In the entries below, find the line with "ring tip: (234, 185)" and the line with "index pip: (138, 105)"; copy them and every line between them exactly, but not the pictures.

(Extracted records)
---+---
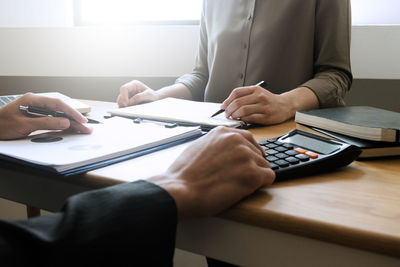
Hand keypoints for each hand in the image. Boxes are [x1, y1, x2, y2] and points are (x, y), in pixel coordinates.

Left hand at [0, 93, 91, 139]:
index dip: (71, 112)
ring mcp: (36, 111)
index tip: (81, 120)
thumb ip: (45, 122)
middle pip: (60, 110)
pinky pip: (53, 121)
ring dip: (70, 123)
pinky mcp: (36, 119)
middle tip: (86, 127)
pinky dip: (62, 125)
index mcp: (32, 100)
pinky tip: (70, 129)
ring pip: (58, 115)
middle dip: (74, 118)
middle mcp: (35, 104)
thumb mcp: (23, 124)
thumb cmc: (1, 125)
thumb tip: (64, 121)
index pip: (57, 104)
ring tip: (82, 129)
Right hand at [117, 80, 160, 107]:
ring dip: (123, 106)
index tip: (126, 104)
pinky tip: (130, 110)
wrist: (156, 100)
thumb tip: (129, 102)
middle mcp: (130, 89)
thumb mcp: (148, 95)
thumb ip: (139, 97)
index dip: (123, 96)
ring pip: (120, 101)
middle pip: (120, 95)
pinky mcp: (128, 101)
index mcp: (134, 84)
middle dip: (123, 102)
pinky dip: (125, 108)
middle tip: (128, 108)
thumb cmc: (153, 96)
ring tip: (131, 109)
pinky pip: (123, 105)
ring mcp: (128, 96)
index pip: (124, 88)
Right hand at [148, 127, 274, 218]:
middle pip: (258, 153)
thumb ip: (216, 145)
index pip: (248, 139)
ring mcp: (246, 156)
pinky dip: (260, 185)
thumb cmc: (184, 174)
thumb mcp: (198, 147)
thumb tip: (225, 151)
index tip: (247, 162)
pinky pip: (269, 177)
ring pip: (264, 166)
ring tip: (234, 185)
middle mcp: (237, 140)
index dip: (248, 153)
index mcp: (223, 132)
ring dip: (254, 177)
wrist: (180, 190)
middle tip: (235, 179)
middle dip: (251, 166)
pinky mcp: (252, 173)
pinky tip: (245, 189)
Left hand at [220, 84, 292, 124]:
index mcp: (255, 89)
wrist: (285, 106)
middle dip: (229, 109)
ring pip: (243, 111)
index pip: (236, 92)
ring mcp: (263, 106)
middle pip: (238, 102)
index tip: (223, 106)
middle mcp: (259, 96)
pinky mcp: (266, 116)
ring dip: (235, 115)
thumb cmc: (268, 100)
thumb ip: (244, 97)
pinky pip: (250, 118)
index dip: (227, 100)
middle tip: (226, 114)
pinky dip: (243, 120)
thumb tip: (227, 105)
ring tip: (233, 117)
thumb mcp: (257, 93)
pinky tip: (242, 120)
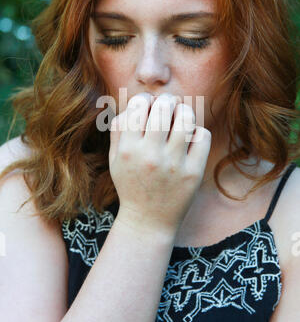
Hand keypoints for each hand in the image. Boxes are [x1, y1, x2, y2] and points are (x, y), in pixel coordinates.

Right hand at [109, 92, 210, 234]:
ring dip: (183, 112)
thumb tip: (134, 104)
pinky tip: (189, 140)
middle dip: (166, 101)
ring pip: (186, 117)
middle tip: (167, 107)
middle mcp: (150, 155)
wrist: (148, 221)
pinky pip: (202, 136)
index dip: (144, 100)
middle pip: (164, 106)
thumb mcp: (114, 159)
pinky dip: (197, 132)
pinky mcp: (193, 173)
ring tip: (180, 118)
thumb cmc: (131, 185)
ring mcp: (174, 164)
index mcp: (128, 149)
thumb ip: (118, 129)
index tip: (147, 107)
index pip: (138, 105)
---+---
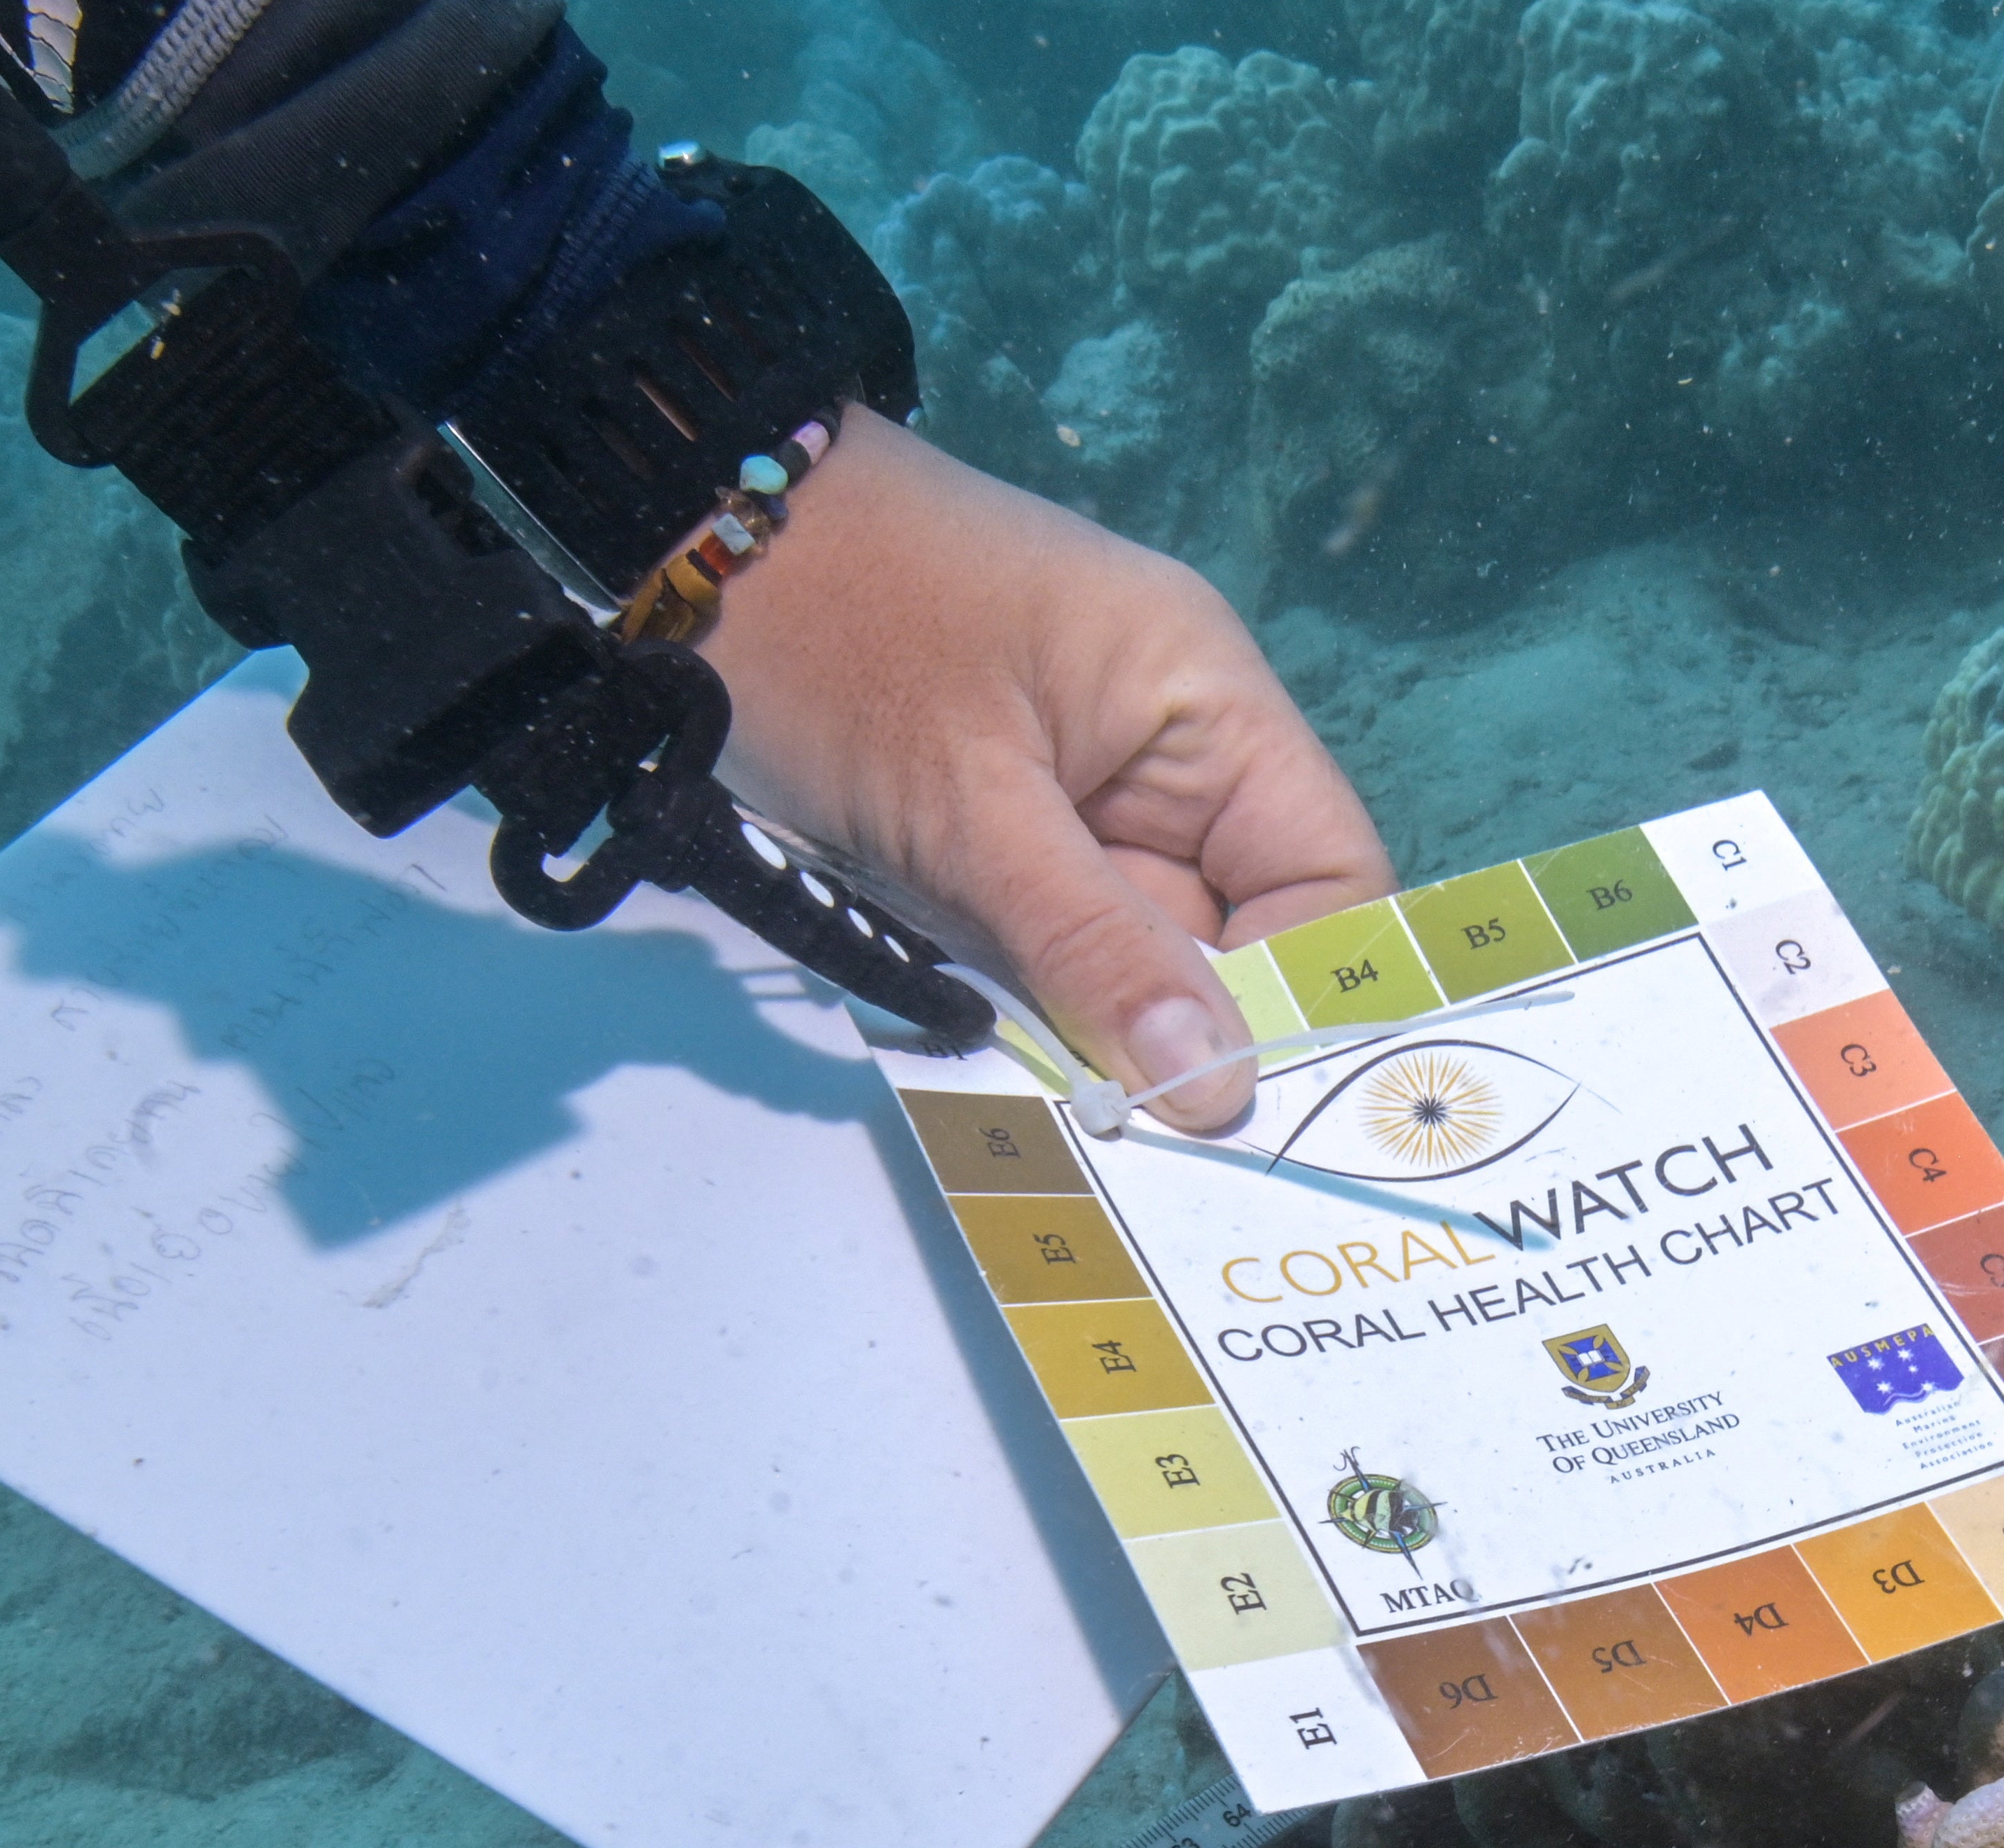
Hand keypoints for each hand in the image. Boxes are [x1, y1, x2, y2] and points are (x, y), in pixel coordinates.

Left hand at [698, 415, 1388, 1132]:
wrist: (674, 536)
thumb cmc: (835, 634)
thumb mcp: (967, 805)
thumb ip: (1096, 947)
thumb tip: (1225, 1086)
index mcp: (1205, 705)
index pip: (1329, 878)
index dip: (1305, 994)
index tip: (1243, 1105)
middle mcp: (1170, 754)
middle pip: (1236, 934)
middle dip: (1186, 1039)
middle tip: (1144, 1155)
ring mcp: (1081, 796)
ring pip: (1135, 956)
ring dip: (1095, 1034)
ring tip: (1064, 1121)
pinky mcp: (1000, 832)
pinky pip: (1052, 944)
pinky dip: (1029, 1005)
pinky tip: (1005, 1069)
---+---
◆ **RESPONSE BELOW**:
ring tip: (234, 185)
middle mcp: (237, 140)
index dip: (248, 153)
index mcp: (223, 132)
ring dip: (254, 177)
wrist: (180, 190)
middle tip: (235, 179)
middle dip: (251, 166)
pinky mcp: (252, 173)
pinky tip: (245, 189)
Left hand at [220, 84, 292, 124]:
index mcp: (255, 89)
wrist: (285, 106)
middle dip: (229, 109)
ring pip: (243, 111)
index pip: (236, 92)
ring mcp: (263, 106)
middle pip: (238, 102)
index tip: (223, 106)
middle mcp: (259, 96)
pinky mcp: (266, 116)
ring dip: (235, 115)
thumb cmc: (268, 100)
thumb ip: (244, 97)
pinky pip: (250, 118)
index dip: (227, 100)
middle tip: (226, 114)
pinky dip: (243, 120)
thumb tip: (227, 105)
ring tip: (233, 117)
thumb mcp: (257, 93)
pinky tip: (242, 120)
Hand keypoints for each hand in the image. Boxes are [x1, y1, x2, y2] and points are (x, y), in pixel coordinates.

Right hand at [109, 92, 210, 234]:
ring dip: (183, 112)
thumb tip: (134, 104)
pinky tip: (189, 140)
middle dip: (166, 101)
ring pip: (186, 117)
middle tip: (167, 107)
middle mcp: (150, 155)
wrist: (148, 221)
pinky pip: (202, 136)
index dip: (144, 100)
middle pip: (164, 106)
thumb mcp: (114, 159)
pinky dip: (197, 132)
pinky mcp: (193, 173)
ring tip: (180, 118)
thumb cmc: (131, 185)
ring mcp: (174, 164)
index mcp: (128, 149)
thumb ip: (118, 129)
index tip: (147, 107)
index pip: (138, 105)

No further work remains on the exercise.